Added Alek Manoah: “I just think we know we’re better than what we’re playing right now. We just need to stick together. We just need to keep fighting.”
What’s made the past week-and-a-half so grim isn’t just that they’ve lost so many games to American League East rivals, although that’s certainly a part of things. It’s the way they’ve lost those games, with poor fundamental play compounding the stresses of a dry spell at the plate, that’s made the current slide all the more frustrating.
After Monday’s 6-4 loss to the Rays, Chris Bassitt pointed out how the Blue Jays “are in the heart of the toughest part of our schedule and to play the baseball that we're playing right now, we can't expect to win games.” They corrected in Tuesday’s 20-1 rout, got Shane McClanahan’d in a 7-3 loss Wednesday and then were all kinds of loose behind Manoah on Thursday.
“We were punched right in the face the last 10 days or so. You've got to understand that and you've got to make adjustments and you've got to have the right attitude and you've got to have the right focus going forward,” said manager John Schneider, who added that the players beat him in calling the post-game meeting. “In talking to the guys and hearing them, it's got to happen tomorrow. Yes, it's a tough division. Yes, that's a good team. We're still a good team, too. So little things today. You outhit the opponent again. You don't control the running game. You're careless with the baseball. Can't happen. Starting tomorrow, it's a new series and hopefully those things are taken care of.”

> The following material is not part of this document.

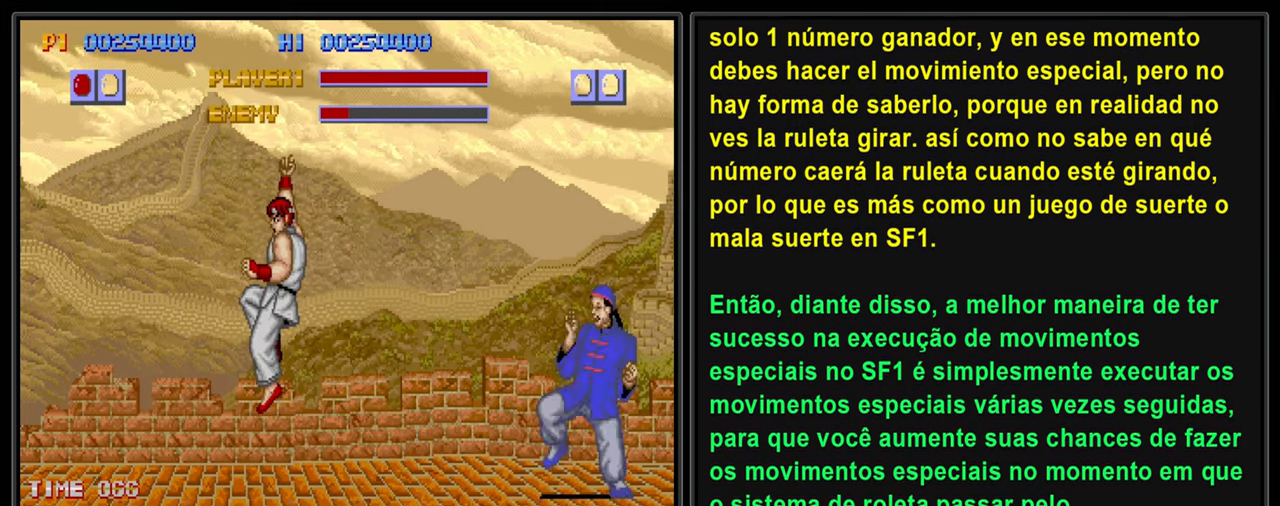
{"buttons": ["L2", "DPAD_RIGHT"], "left_stick": "center", "events": [[133, "DPAD_DOWN", "down"], [133, "DPAD_RIGHT", "down"], [250, "DPAD_RIGHT", "up"], [317, "DPAD_RIGHT", "down"], [350, "DPAD_DOWN", "up"], [400, "SQUARE", "down"], [433, "DPAD_DOWN", "down"], [500, "DPAD_DOWN", "up"], [500, "SQUARE", "up"]]}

Oh, and as if that wasn’t bad enough, the Blue Jays were also awaiting MRI results on Danny Jansen, who left Wednesday’s game with left groin tightness. Tyler Heineman was up from triple-A Buffalo on the taxi squad and a potential Jansen absence would only exacerbate many of the other issues the club is facing at the moment.
Manoah, reunited with Alejandro Kirk after a one-outing respite with Jansen last Sunday, was from his best Thursday, but he deserved far better than the way the afternoon unwound for him before a crowd of 10,736.
Staked to a 1-0 lead on Brandon Belt’s RBI single in the first, he should have escaped the bottom half unscathed, but instead was undone by some sloppy play behind him.
The trouble began when Wander Franco lashed a slider at 101.1 mph to left centre where Kevin Kiermaier tried to cut the ball off before it hit the wall, trying to limit the star shortstop to a single. But the ball skipped by him, deflected away from left-fielder Daulton Varsho backing up the play, and Franco raced around to third base.
The extra 90 feet prompted the Blue Jays to bring the infield in and Randy Arozarena promptly rolled a weak grounder that at normal depth is probably an out through the 5-6 hole to tie the game 1-1.
Manoah shook that off to strike out Brandon Lowe, but the low slider he swung through clanked off Kirk’s glove, rolled away just far enough for the second baseman to dash up the line and beat Kirk’s 56.7 mph throw to the bag by a hair, after a replay review.
Harold Ramirez then ripped a 104.9 mph sinker that Cavan Biggio knocked down and relayed to Bo Bichette at second for one out, but the throw to first was a tick late to get an inning-ending double play, putting the Rays ahead 2-1.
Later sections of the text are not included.